Lake Nipigon is a lake in the province of Ontario, Canada. The largest lake entirely within Ontario, it sometimes is called the sixth Great Lake (see Great Lakes ). Lake Nipigon is about 75 miles (120 kilometers) northeast of the city of Thunder Bay. It drains into the Nipigon River, which flows into Lake Superior at Nipigon Bay. The name Nipigon comes from the Chippewa (Ojibwa) word anemebegong, meaning continuous water. Lake Nipigon is famous for its impressive cliffs and its greenish-black sand beaches that are made of the mineral pyroxene.
Lake Nipigon has an area of more than 1,740 square miles (4,507 square kilometers). Its average depth is 180 feet (55 meters). The lake is in an ecological zone called the Central Canadian Shield forests. The Canadian Shield is a huge rocky region that covers about half of Canada.
One of the first Europeans to see Lake Nipigon might have been the French Jesuit missionary Claude Jean Allouez. Allouez led a Roman Catholic Mass near the Nipigon River in May 1667. Lake Nipigon had a variety of names on maps from the 1700’s and 1800’s. The names included Lago Nepigon, Lake St. Ann, Lake Winnimpig, and Red Lake. By the 1880’s, it was identified regularly as Lake Nipigon.

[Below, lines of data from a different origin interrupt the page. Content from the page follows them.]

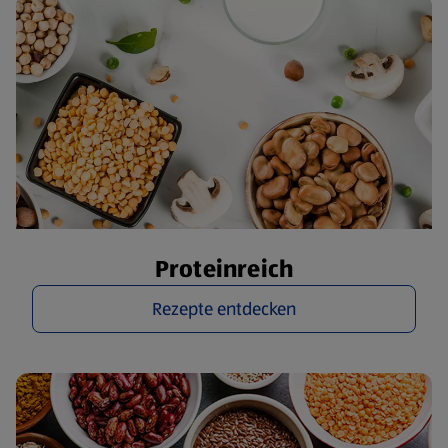
Proteinreich
Rezepte entdecken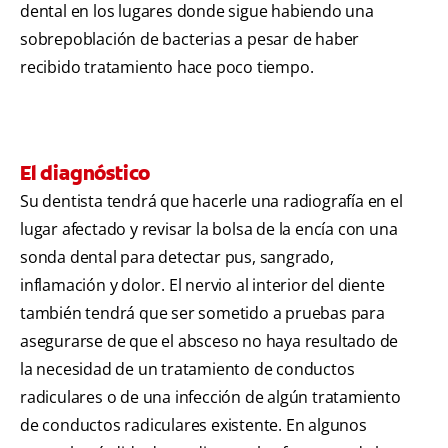
dental en los lugares donde sigue habiendo una
sobrepoblación de bacterias a pesar de haber
recibido tratamiento hace poco tiempo.
El diagnóstico
Su dentista tendrá que hacerle una radiografía en el
lugar afectado y revisar la bolsa de la encía con una
sonda dental para detectar pus, sangrado,
inflamación y dolor. El nervio al interior del diente
también tendrá que ser sometido a pruebas para
asegurarse de que el absceso no haya resultado de
la necesidad de un tratamiento de conductos
radiculares o de una infección de algún tratamiento
de conductos radiculares existente. En algunos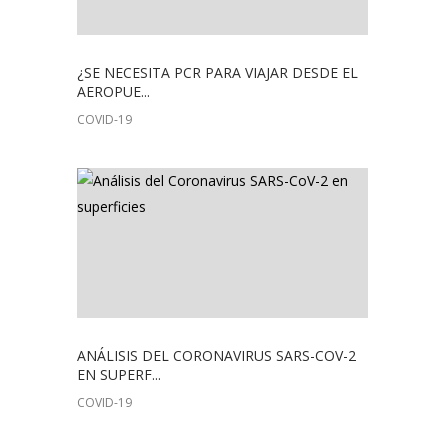
¿SE NECESITA PCR PARA VIAJAR DESDE EL
AEROPUE...
COVID-19
ANÁLISIS DEL CORONAVIRUS SARS-COV-2
EN SUPERF...
COVID-19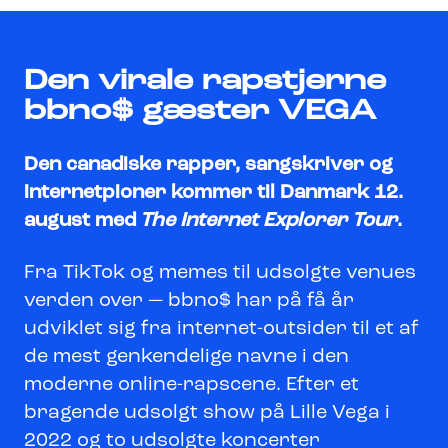
Den virale rapstjerne
bbno$ gæster VEGA
Den canadiske rapper, sangskriver og
internetpioner kommer til Danmark 12.
august med
The Internet Explorer Tour
.
Fra TikTok og memes til udsolgte venues
verden over — bbno$ har på få år
udviklet sig fra internet-outsider til et af
de mest genkendelige navne i den
moderne online-rapscene. Efter et
bragende udsolgt show på Lille Vega i
2022 og to udsolgte koncerter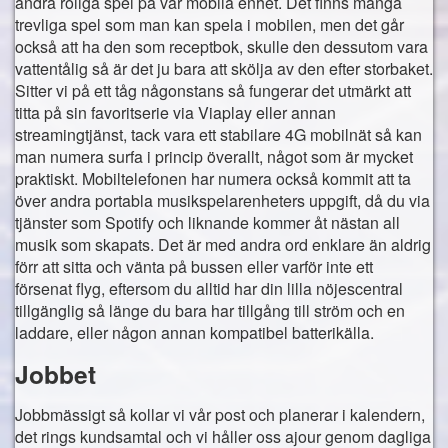
andra roliga spel på vår mobila enhet. Det finns många
trevliga spel som man kan spela i mobilen, men det går
Företagande
också att ha den som receptbok, skulle den dessutom vara
vattentålig så är det ju bara att skölja av den efter storbaket.
Företag och företagaren
Sitter vi på ett tåg någonstans så fungerar det utmärkt att
titta på sin favoritserie via Viaplay eller annan
Arbetsplatsen och de anställda
streamingtjänst, tack vara ett stabilare 4G mobilnät så kan
Moderna verktyg för kontoret
man numera surfa i princip överallt, något som är mycket
praktiskt. Mobiltelefonen har numera också kommit att ta
Yrke
över andra portabla musikspelarenheters uppgift, då du via
tjänster som Spotify och liknande kommer åt nästan all
Dags att byta yrke
musik som skapats. Det är med andra ord enklare än aldrig
förr att sitta och vänta på bussen eller varför inte ett
Tips
försenat flyg, eftersom du alltid har din lilla nöjescentral
tillgänglig så länge du bara har tillgång till ström och en
Att välja rätt gymnasieskola
laddare, eller någon annan kompatibel batterikälla.
Jobbet
Jobbmässigt så kollar vi vår post och planerar i kalendern,
det rings kundsamtal och vi håller oss ajour genom dagliga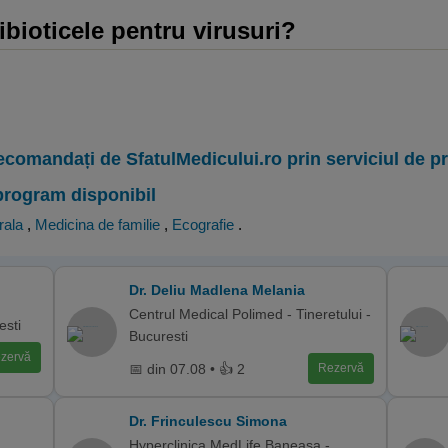
bioticele pentru virusuri?
ecomandați de SfatulMedicului.ro prin serviciul de 
program disponibil
rala
,
Medicina de familie
,
Ecografie
.
Dr. Deliu Madlena Melania
Centrul Medical Polimed - Tineretului -
esti
Bucuresti
zervă
📅 din 07.08 • 👍 2
Rezervă
Dr. Frinculescu Simona
Hyperclinica MedLife Baneasa -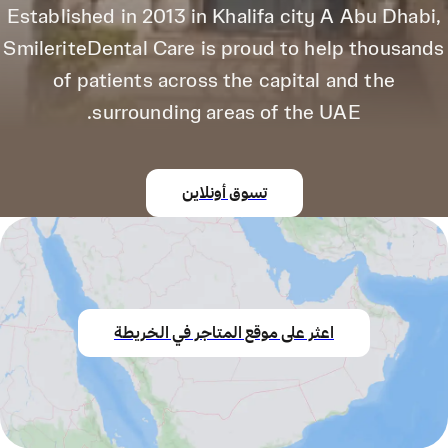
Established in 2013 in Khalifa city A Abu Dhabi,
SmileriteDental Care is proud to help thousands
of patients across the capital and the
surrounding areas of the UAE.
تسوق أونلاين
اعثر على موقع المتاجر في الخريطة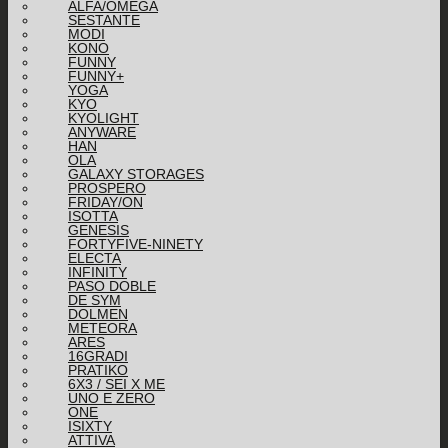
ALFA/OMEGA
SESTANTE
MODI
KONO
FUNNY
FUNNY+
YOGA
KYO
KYOLIGHT
ANYWARE
HAN
OLA
GALAXY STORAGES
PROSPERO
FRIDAY/ON
ISOTTA
GENESIS
FORTYFIVE-NINETY
ELECTA
INFINITY
PASO DOBLE
DE SYM
DOLMEN
METEORA
ARES
16GRADI
PRATIKO
6X3 / SEI X ME
UNO E ZERO
ONE
ISIXTY
ATTIVA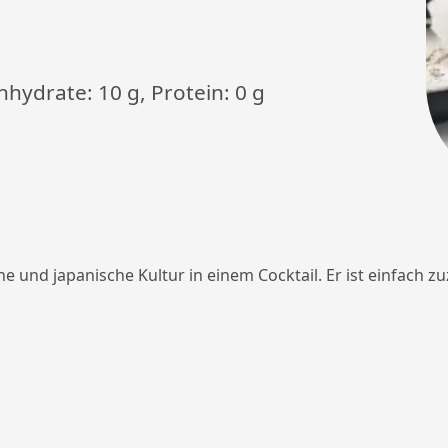
enhydrate: 10 g, Protein: 0 g
che und japanische Kultur in einem Cocktail. Er ist einfach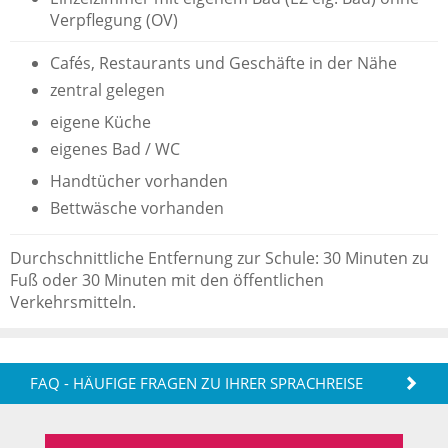
Verpflegung (OV)
Cafés, Restaurants und Geschäfte in der Nähe
zentral gelegen
eigene Küche
eigenes Bad / WC
Handtücher vorhanden
Bettwäsche vorhanden
Durchschnittliche Entfernung zur Schule: 30 Minuten zu
Fuß oder 30 Minuten mit den öffentlichen
Verkehrsmitteln.
FAQ - HÄUFIGE FRAGEN ZU IHRER SPRACHREISE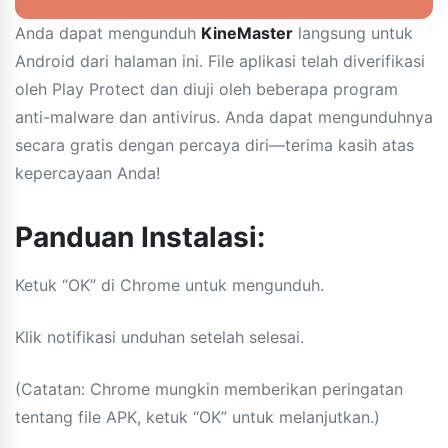
Anda dapat mengunduh
KineMaster
langsung untuk
Android dari halaman ini. File aplikasi telah diverifikasi
oleh Play Protect dan diuji oleh beberapa program
anti-malware dan antivirus. Anda dapat mengunduhnya
secara gratis dengan percaya diri—terima kasih atas
kepercayaan Anda!
Panduan Instalasi:
Ketuk “OK” di Chrome untuk mengunduh.
Klik notifikasi unduhan setelah selesai.
(Catatan: Chrome mungkin memberikan peringatan
tentang file APK, ketuk “OK” untuk melanjutkan.)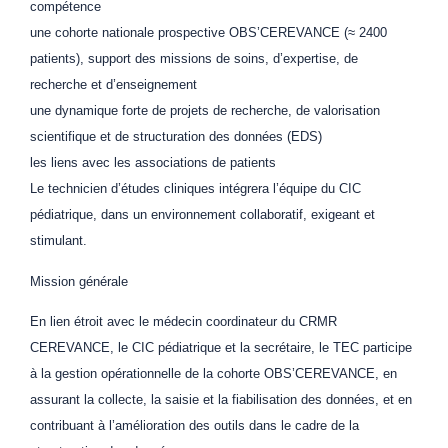
compétence
une cohorte nationale prospective OBS’CEREVANCE (≈ 2400
patients), support des missions de soins, d’expertise, de
recherche et d’enseignement
une dynamique forte de projets de recherche, de valorisation
scientifique et de structuration des données (EDS)
les liens avec les associations de patients
Le technicien d’études cliniques intégrera l’équipe du CIC
pédiatrique, dans un environnement collaboratif, exigeant et
stimulant.
Mission générale
En lien étroit avec le médecin coordinateur du CRMR
CEREVANCE, le CIC pédiatrique et la secrétaire, le TEC participe
à la gestion opérationnelle de la cohorte OBS’CEREVANCE, en
assurant la collecte, la saisie et la fiabilisation des données, et en
contribuant à l’amélioration des outils dans le cadre de la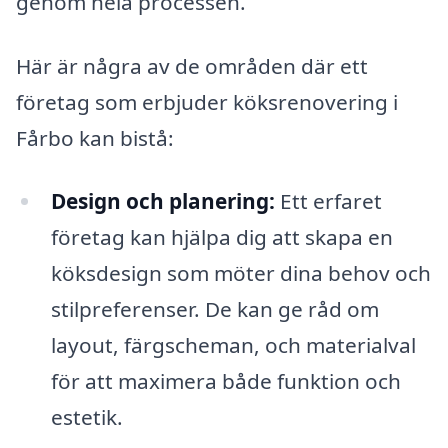
genom hela processen.
Här är några av de områden där ett
företag som erbjuder köksrenovering i
Fårbo kan bistå:
Design och planering:
Ett erfaret
företag kan hjälpa dig att skapa en
köksdesign som möter dina behov och
stilpreferenser. De kan ge råd om
layout, färgscheman, och materialval
för att maximera både funktion och
estetik.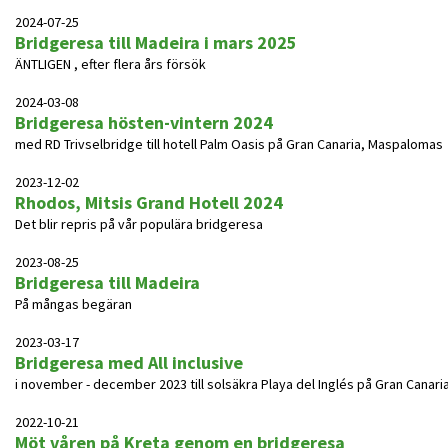
2024-07-25
Bridgeresa till Madeira i mars 2025
ÄNTLIGEN , efter flera års försök
2024-03-08
Bridgeresa hösten-vintern 2024
med RD Trivselbridge till hotell Palm Oasis på Gran Canaria, Maspalomas
2023-12-02
Rhodos, Mitsis Grand Hotell 2024
Det blir repris på vår populära bridgeresa
2023-08-25
Bridgeresa till Madeira
På mångas begäran
2023-03-17
Bridgeresa med All inclusive
i november - december 2023 till solsäkra Playa del Inglés på Gran Canari
2022-10-21
Möt våren på Kreta genom en bridgeresa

After the Seven Years’ War (1756-1763), Britain (now the United Kingdom) gained control of much North American territory, including the area around Lake Nipigon. Following the war, most of the area around the lake was within the trading territory of the Hudson’s Bay Company. By the Robinson Superior Treaty of 1850, the Chippewa Indians ceded to the Province of Canada the area that drained into Lake Superior, including Lake Nipigon. The Province of Canada was a British colony covering much of modern-day Canada. In 1871, Lake Nipigon became part of the Thunder Bay District of Ontario.
The Township of Nipigon, incorporated in 1908, is about 25 miles (40 kilometers) south of Lake Nipigon. Lake Nipigon Provincial Park is on the southeast coast of the lake.